I can't say that.  But what I can say is that the time I have spent in this world has been used to guide me to it.  I can say that as I get to know the word of God better, things are less confusing.  I'm more peaceful.  More joyful.  I can say that I do not regret the time I've spent in it.  It's made me smarter, wiser, and a better person.  It's enriched my marriage, helped me understand its author, and continues to lead me to be a more patient, kind person.  Through time in the word, over time, I've grown.

My aspirations have shifted.  As I've lived, I've learned that all those aspirations, goals, dreams... they've all poured my heart, like a funnel, into faith in God.  I still have goals and dreams, and I still have the problems that go along with living in the world.  But seeing these things through a different lens... a Jesus-colored lens... makes them all infinitely more worthwhile.  It colors my world with a gratefulness that I would not have otherwise seen.

The challenges.  Oh, the challenges are great.  The questions are many.  But my way of looking at them has changed.  My goals and aspirations are still there, but they are filtered differently.  Even as new ones arise, I see them through a different lens.  I am grateful for the challenges.

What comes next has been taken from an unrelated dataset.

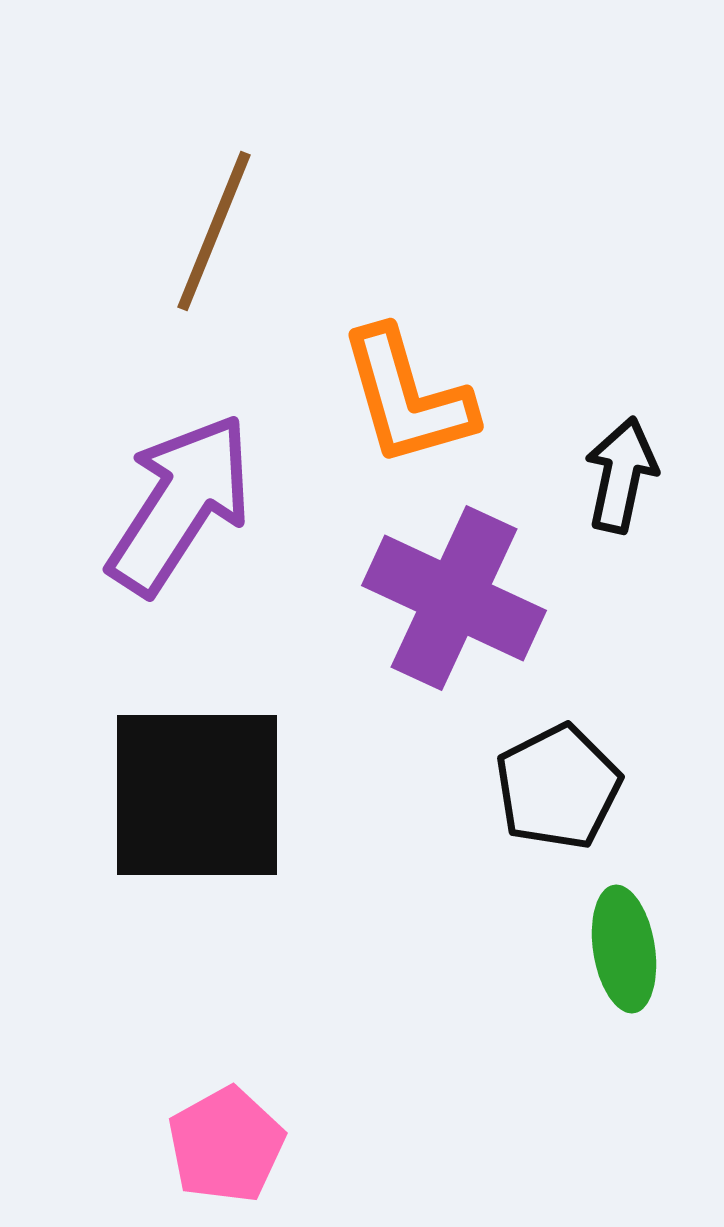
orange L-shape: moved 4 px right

Wait a minute.... hold the phone...

Yes, I am grateful for the challenges.  The problems.  The broken relationships.  The money issues.  The questions, the journey, the searches for the right treatments, the back surgeries of life.  The postpartum depressions of life.  The spinal headaches of life.

No, I didn't enjoy these things.  No, I don't enjoy autism.  The autism culture, along with the ranks of women who have suffered miscarriages, postpartum depression, and the families who lived through daddy having surgery with three small kids in the house are not things I signed up to join.  While I did not ask for them and did not feel ready for any of them, they came anyway.  And not only was I not ready, I was scared.  So many things have seemingly come up and broadsided us from out of no where.

I'm not thankful for autism.  I'm thankful for the little boy who brought it to our home, and for the ways he  and his brother and sister teach me to eschew selfishness and nudge (sometimes shove) me to faith.  I'm thankful for having lived through some of these things, and the things they taught me about myself.  Lessons too great to shove into words.  If it had been my choice, I'd go back and by now we'd have four kids.  We'd have three neurotypical kids.  We'd have never upset anyone, and not have one person in the whole wide world who didn't absolutely think the world of us.  Eric's back would always have been whole, and he wouldn't have needed to go through the icky experience of having surgery.

But rather than having a life with no suffering, no pain, no complications... rather than wishing for the easy road and only being thankful when things are going well... I am surrounded in the love of a God who holds me through it all.  The warm, cozy blanket of the trust that it is all part of the plan, that it all works to the good of those who love Him, who have been called according to His purpose.  As the kids grow into their own dreams, goals, and aspirations, we seek to guide them in a way that they too can rise up through the challenges and pains of life, growing in the peace that God is good, he is sovereign, and we are held in his arms.

Because I want Maelynn to be happy whether or not she gets to drive her pink car.